» **Extracted text**
%%

A Fund investor may add to an account with the Fund by sending a check for the additional investment payable to the Fund to the Fund’s transfer agent at: Centre Funds, P.O. Box 295, Denver, CO 80201. A brief letter providing the name on the account and the account number should be included with the check. The account number should be written on the check. Subsequent purchases may also be made online after online account access has been established. To establish access, an investor will need to obtain the investor’s Fund account number and Social Security Number, and then visit www.centrefunds.com. After selecting “Account Login,” investors will be able to create a new login ID and password.
Investors may establish an automatic investment plan when an account is opened. This may be done by completing the automatic investment plan section of the Account Application. An investor may also establish an automatic investment plan by completing an Account Options Form or by visiting www.centrefunds.com.
Each Fund reserves the right to reject, in its sole discretion, any purchase order for any reason. In addition, each Fund reserves the right to cease offering its shares or a class thereof at any time and for any reason.
4. Redemption Procedures
Full and fractional shares of each Fund for cash at the next determined NAV after receipt of a completed redemption request in Good Form. A redemption order is considered to be in “Good Form” if the request includes: (i) the name and class of the fund from which an investor wishes to redeem; (ii) the dollar amount or number of shares the investor wishes to redeem; (iii) the investor’s account number; (iv) the investor’s address; and (v) the signature of an authorized signer (and signature guarantee if applicable). The Fund’s transfer agent may require that a shareholder provide additional documentation or information. Shareholders redeeming from a retirement account must complete the appropriate distribution form and may be required to provide employer authorization. Redemption requests received by the Fund’s transfer agent or appropriate financial intermediary of the Fund before the close of the NYSE on any Business Day will be effected at the NAV per share of the Fund determined on that day. Redemption requests received by the Fund’s transfer agent or appropriate financial intermediary of the Fund after the close of the NYSE on any Business Day will be effected at the NAV per share of the Fund determined on the next Business Day.
Shares may be redeemed:
| · | By mail: To redeem shares by mail, a shareholder should give instructions that specify the name of the Fund and number of shares or the dollar amount to be redeemed to: Centre Funds, P.O. Box 295, Denver, CO 80201. Instructions must be signed by all registered owners exactly as the account is registered. |
| · | By telephone. If the value of a Fund’s shares for which a redemption request is submitted is under $50,000, the redeeming shareholder may call the Fund’s transfer agent to redeem the shares over the telephone or to acquire instructions on how to redeem the shares via facsimile. No Fund will be liable for following telephone instructions reasonably believed to be genuine. During drastic economic and market changes, telephone redemption privileges may be difficult to implement. |
| · | Online. Before a shareholder can sell shares or redeem an investment online, the shareholder must first establish online account access. In order to establish access, a shareholder will need to obtain the shareholder’s Fund account number and Social Security Number, and then visit www.centrefunds.com. After selecting “Account Login,” the shareholder will be able to create a new login ID and password. |
| · | Through financial intermediaries. Redemptions may be made through certain financial intermediaries that are authorized by the Fund to receive redemption requests in accordance with the standards described above. |
Signature guarantees may be required to help protect against fraud for certain types of transfer requests or account registration changes. In addition, signature guarantees may also be required for redemptions of shares valued, in the aggregate, at $50,000 or more and for any redemption request in which redemption proceeds are to be mailed to an address other than the address of record. Acceptable signature guarantors include banks, broker-dealers, credit unions, national securities exchanges, savings associations and any other organization or institution that qualifies as an “eligible guarantor institution” (as defined by the SEC). Notary public signatures are not an acceptable replacement for a signature guarantee. In addition, signatures may be guaranteed by a medallion stamp of the Securities Transfer Agents Medallion Program (STAMP), the Stock Exchanges Medallion Program (SEMP) or the NYSE Medallion Signature Program. Shareholders should contact Shareholder Services at (855) 298-4236 with any questions about obtaining a signature guarantee.

%%

» **Records for the task**
%%

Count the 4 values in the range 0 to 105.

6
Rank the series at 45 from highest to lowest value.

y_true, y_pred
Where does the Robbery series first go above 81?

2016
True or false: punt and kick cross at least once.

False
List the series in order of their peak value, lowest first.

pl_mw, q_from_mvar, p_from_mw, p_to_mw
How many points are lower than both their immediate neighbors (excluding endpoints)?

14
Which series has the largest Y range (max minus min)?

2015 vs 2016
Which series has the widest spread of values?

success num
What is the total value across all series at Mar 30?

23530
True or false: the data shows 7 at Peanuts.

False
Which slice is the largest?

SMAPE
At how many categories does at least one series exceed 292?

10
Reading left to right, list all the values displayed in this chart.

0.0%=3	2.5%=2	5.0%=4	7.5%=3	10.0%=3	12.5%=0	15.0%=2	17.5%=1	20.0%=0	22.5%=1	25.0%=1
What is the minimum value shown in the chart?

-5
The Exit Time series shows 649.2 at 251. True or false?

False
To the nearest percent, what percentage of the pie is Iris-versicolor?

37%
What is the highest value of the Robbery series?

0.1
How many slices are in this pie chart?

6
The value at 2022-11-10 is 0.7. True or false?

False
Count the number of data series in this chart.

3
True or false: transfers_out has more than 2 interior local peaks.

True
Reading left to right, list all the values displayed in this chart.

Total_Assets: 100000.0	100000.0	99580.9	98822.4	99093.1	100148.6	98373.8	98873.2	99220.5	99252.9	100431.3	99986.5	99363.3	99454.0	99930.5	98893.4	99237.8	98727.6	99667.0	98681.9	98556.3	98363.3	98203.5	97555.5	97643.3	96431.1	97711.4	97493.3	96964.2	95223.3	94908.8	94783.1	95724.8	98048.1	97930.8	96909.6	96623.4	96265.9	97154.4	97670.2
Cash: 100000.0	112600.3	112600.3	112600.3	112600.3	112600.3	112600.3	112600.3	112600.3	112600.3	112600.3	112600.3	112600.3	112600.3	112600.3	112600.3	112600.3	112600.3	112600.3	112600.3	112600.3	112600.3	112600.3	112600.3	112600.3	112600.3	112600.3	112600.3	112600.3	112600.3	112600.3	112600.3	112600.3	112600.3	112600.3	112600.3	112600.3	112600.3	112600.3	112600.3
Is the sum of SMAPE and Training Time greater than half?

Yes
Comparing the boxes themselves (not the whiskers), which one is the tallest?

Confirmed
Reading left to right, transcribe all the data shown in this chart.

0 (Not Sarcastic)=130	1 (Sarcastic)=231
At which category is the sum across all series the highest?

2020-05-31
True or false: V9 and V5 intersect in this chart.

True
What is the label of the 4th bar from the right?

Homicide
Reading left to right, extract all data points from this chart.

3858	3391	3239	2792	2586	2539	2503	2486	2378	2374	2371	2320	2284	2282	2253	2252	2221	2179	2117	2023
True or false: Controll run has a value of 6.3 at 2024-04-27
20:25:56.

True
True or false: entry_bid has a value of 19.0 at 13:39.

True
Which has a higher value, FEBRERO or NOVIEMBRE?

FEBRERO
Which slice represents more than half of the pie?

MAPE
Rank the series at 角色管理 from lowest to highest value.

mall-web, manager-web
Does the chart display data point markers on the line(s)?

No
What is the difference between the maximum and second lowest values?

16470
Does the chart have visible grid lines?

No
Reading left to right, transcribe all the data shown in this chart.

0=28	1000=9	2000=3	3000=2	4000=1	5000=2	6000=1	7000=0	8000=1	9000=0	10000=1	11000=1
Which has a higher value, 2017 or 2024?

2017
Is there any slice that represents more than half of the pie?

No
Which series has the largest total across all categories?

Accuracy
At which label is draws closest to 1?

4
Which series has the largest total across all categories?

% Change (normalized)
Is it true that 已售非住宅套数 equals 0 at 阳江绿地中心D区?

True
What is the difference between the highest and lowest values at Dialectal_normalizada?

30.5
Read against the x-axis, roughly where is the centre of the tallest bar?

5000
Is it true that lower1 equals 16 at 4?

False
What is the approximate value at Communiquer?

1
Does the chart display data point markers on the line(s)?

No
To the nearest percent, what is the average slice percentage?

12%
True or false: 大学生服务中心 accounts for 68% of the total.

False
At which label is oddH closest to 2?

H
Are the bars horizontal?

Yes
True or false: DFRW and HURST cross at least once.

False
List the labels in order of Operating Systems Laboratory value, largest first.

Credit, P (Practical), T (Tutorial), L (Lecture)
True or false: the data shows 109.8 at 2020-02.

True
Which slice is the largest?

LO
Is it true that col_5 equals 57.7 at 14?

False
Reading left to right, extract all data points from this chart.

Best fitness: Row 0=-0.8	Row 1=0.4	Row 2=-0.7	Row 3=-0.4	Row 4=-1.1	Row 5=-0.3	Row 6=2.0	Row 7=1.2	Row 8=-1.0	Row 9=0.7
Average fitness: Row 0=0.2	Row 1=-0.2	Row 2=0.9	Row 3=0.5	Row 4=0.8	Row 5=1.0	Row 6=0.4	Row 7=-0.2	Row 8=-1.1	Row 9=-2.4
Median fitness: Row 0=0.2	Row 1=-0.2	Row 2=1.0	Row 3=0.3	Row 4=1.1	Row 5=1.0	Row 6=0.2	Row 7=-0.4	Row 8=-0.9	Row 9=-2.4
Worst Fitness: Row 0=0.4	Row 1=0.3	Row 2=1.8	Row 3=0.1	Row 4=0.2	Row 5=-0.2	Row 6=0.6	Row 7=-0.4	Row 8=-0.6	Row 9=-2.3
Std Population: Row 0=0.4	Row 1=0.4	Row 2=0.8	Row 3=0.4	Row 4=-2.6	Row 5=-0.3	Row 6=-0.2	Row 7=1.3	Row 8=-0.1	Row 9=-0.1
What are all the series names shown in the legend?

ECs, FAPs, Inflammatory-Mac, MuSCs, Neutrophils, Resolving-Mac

%%

» **Tasks to carry out**
1. Collect each line from the records containing the string "that".
2. Continue the text about buying and redeeming Centre Funds shares, starting right after its last sentence.

» **Answers by item number**
1.
Is there any slice that represents more than half of the pie?
Is it true that 已售非住宅套数 equals 0 at 阳江绿地中心D区?
Is it true that lower1 equals 16 at 4?
Is it true that col_5 equals 57.7 at 14?

2.
For each Fund, the redemption price is the NAV per share next determined after a redemption request is received in Good Form, less any applicable redemption fees. Redemption proceeds normally will be sent within seven (7) days. However, if a shareholder recently purchased Fund shares by check, redemption proceeds will not be sent to the shareholder until the original check clears, which may take up to seven (7) days. Redemption proceeds can be sent by check to the shareholder’s address of record or by wire transfer to a bank account designated on the Account Application. A shareholder’s bank may charge the shareholder a fee for wire transfers. Any request that your redemption proceeds be sent to a destination other than your bank account or address of record must be in writing and must include a signature guarantee.
Each Fund reserves the right to satisfy any redemption request by making payment in securities held in the Fund’s portfolio. Securities delivered in payment of redemptions would be valued at the same value assigned to them in computing the Fund’s NAV per share. Shareholders receiving portfolio securities may incur brokerage costs when the securities are sold and their value may have increased or decreased prior to completion of the transaction.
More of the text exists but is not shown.